## Task:
Filter the data for lines with the word "installer" and copy those lines.

## Supplied records:
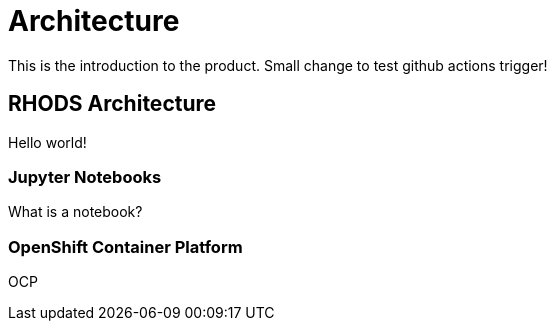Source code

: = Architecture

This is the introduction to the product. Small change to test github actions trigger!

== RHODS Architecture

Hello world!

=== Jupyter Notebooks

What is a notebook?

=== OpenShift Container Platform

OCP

* * *

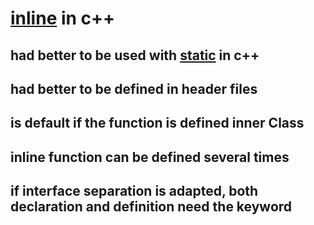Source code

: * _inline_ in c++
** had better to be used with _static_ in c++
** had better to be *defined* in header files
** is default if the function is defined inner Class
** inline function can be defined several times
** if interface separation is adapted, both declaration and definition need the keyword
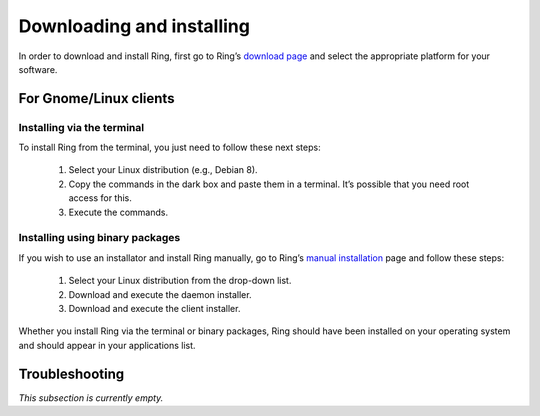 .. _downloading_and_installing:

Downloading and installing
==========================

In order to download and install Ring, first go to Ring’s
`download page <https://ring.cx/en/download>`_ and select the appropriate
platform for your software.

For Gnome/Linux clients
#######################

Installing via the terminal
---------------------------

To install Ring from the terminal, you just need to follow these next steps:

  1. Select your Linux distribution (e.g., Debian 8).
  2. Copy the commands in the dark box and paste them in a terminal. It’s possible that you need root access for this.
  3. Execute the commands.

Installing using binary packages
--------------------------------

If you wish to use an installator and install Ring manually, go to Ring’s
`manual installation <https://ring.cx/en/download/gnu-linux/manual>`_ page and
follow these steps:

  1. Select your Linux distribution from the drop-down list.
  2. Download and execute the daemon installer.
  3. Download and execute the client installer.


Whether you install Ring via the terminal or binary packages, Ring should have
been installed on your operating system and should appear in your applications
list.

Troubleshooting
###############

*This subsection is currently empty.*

## Exercise answer:
  2. Download and execute the daemon installer.
  3. Download and execute the client installer.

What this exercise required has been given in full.